The Assist unit can handle lower quality water than the one from GERI—which can used produced water with a relatively high total dissolved solids—but its output (5 mm BTU/h) is half the GERI unit.
Both produce steam at 240 oC. Knorr said insulated tubing will be used for the test to reduce heat lost on the way to the reservoir. GERI plans a downhole unit which would avoid the need for that insulated hardware. Its proposal adds a proprietary catalyst, which that is says make direct combustion more effective.
The program requires innovators to cover the cost of stimulating the well – they are now seeking support from other sources – and the owner of the wells must make sure the sites can accommodate the people and equipment at the site, and provide the data needed for production analysis.
There is also a third party evaluation by a research expert, such as the Saskatchewan Research Council, required. That report will need to answer a list of questions including: “What would this look like if you did this on a routine basis in the field?”

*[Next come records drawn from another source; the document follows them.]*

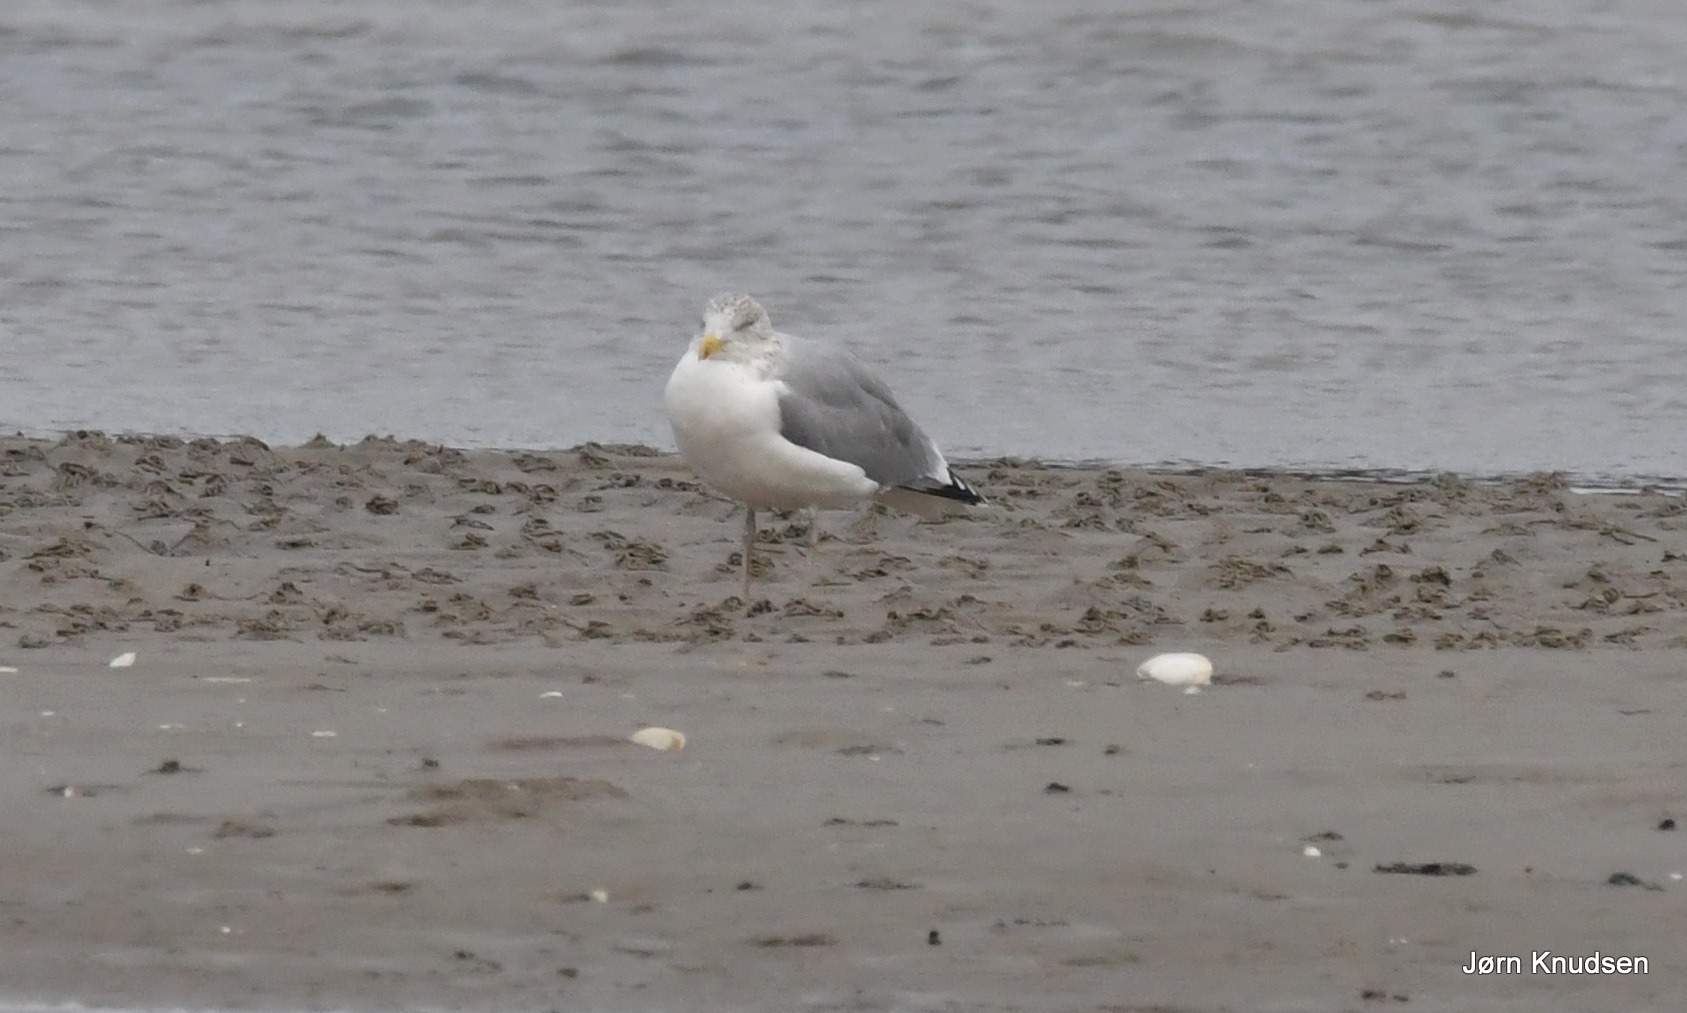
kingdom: Animalia
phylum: Chordata
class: Aves
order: Charadriiformes
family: Laridae
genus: Larus
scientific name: Larus argentatus
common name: Sølvmåge
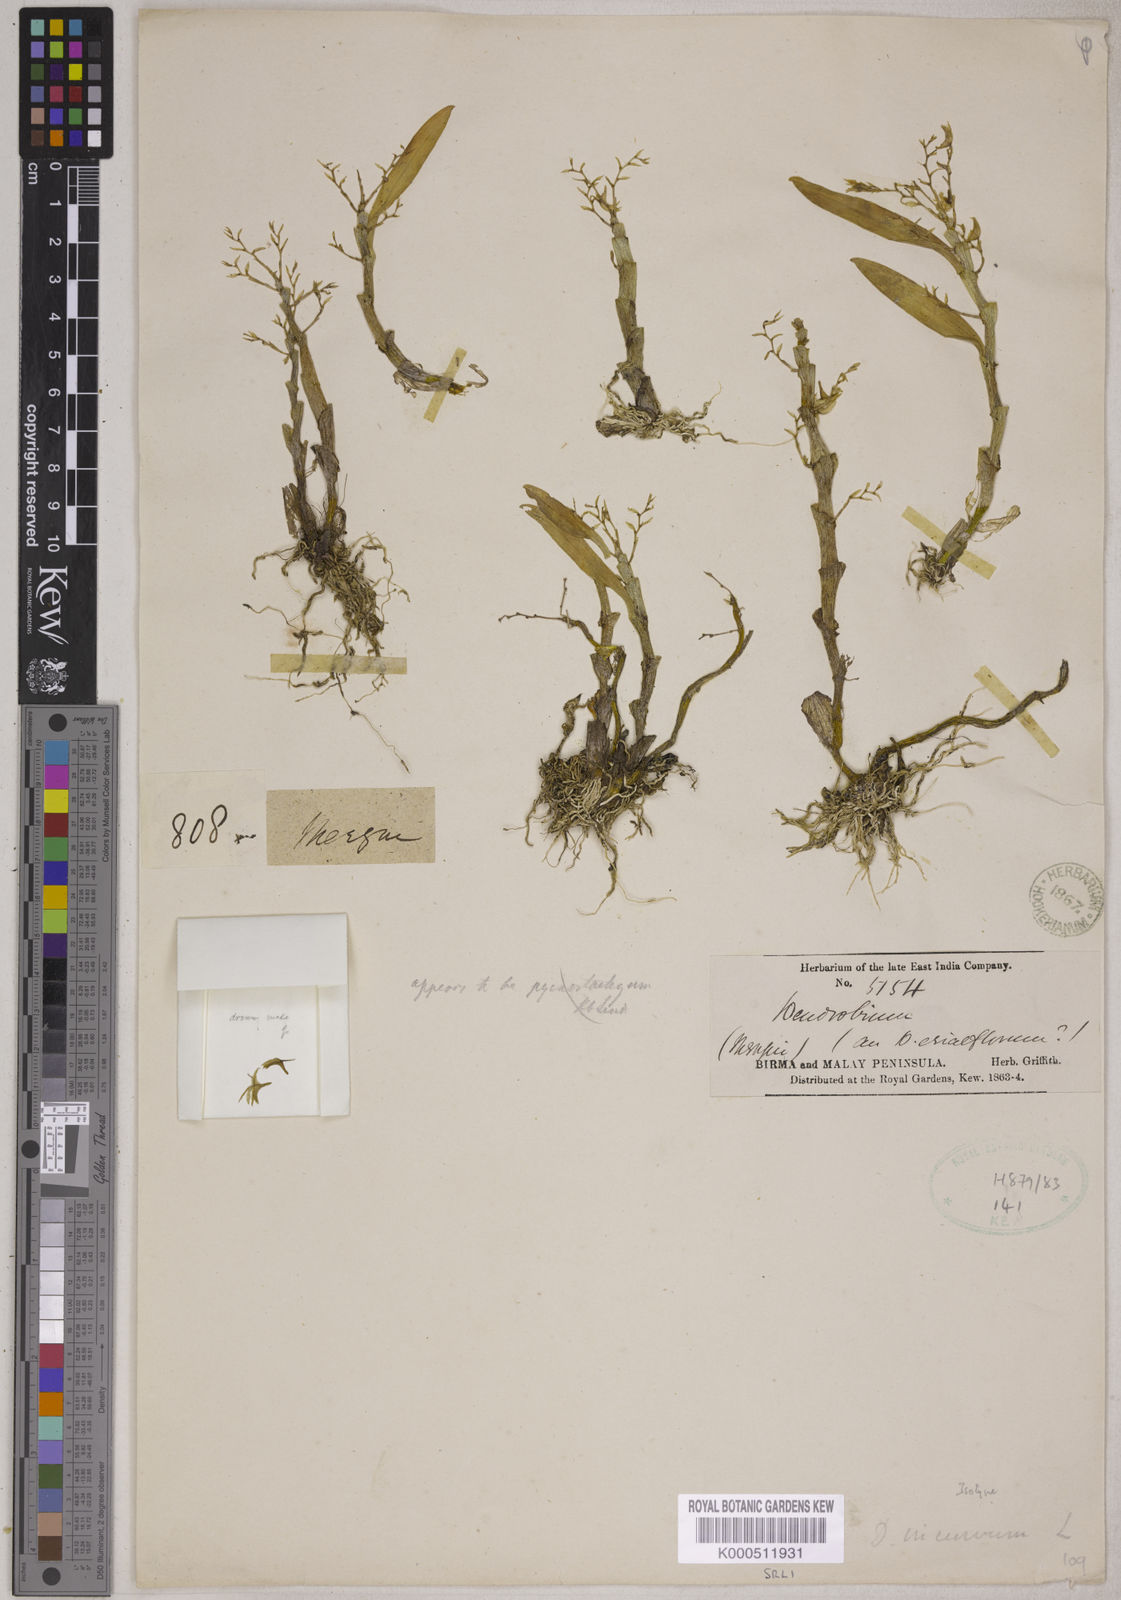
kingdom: Plantae
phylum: Tracheophyta
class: Liliopsida
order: Asparagales
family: Orchidaceae
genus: Dendrobium
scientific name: Dendrobium incurvum
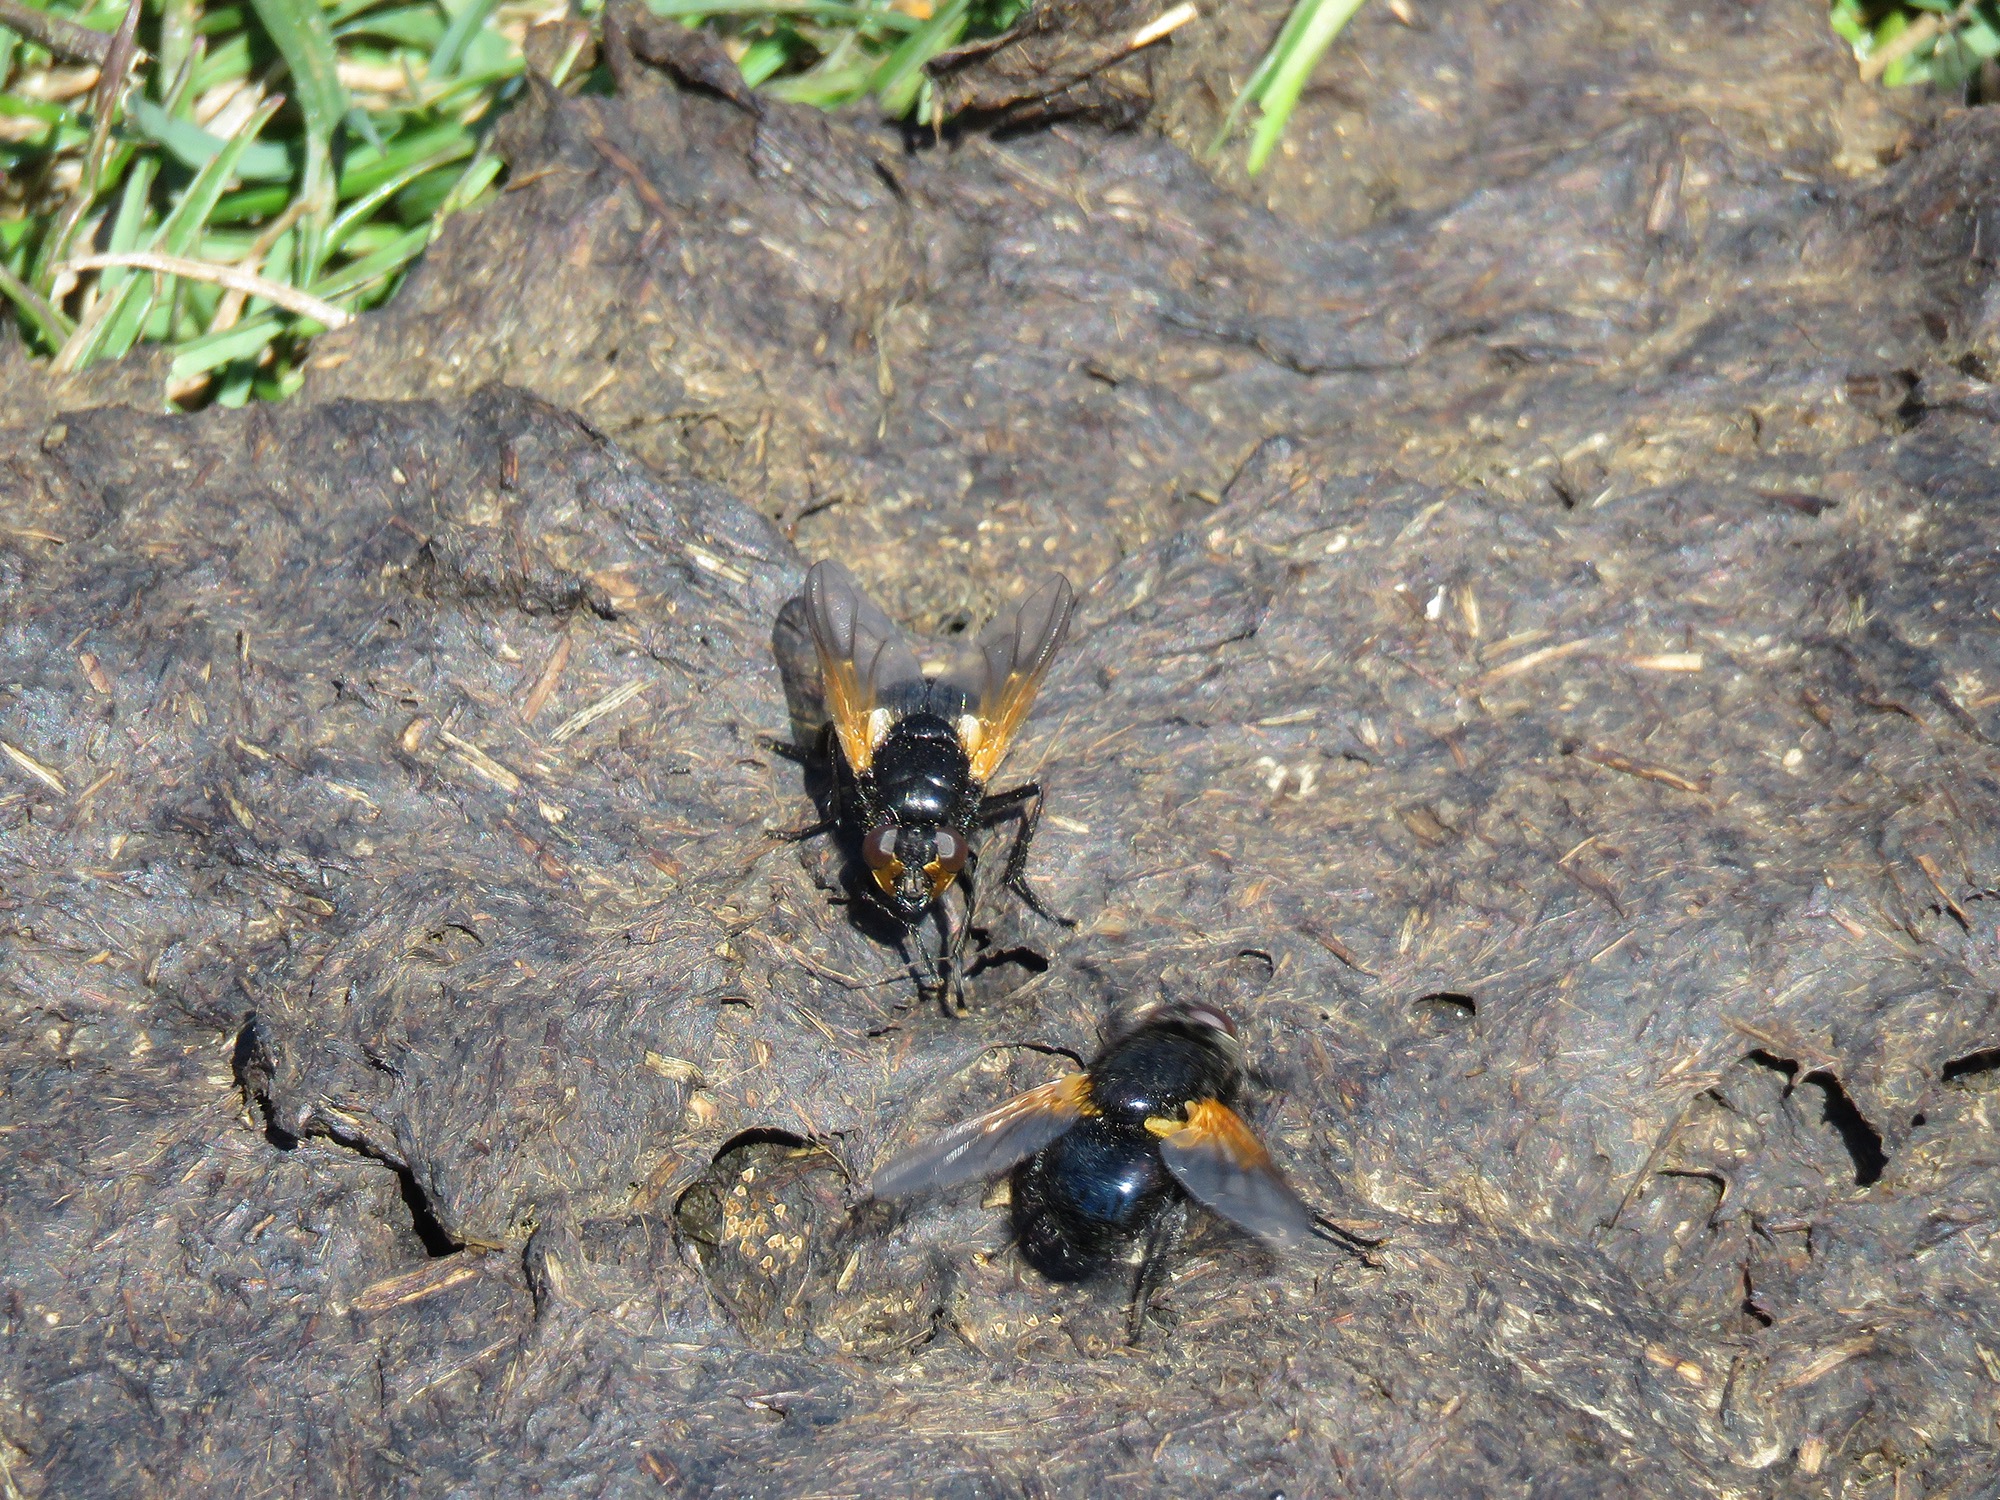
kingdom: Animalia
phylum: Arthropoda
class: Insecta
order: Diptera
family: Muscidae
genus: Mesembrina
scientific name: Mesembrina meridiana
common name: Gulvinget flue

The cost of adding barrels from older wells using the new methods will be compared to the expense of adding new wells in the field?
There is a lot that will not be known until these methods are tried this summer, with each device used on two wells for one month, followed by production expected to last for about 12 months.
They will also be looking to see if the steam invades nearby producing wells or damages flow paths within the formation.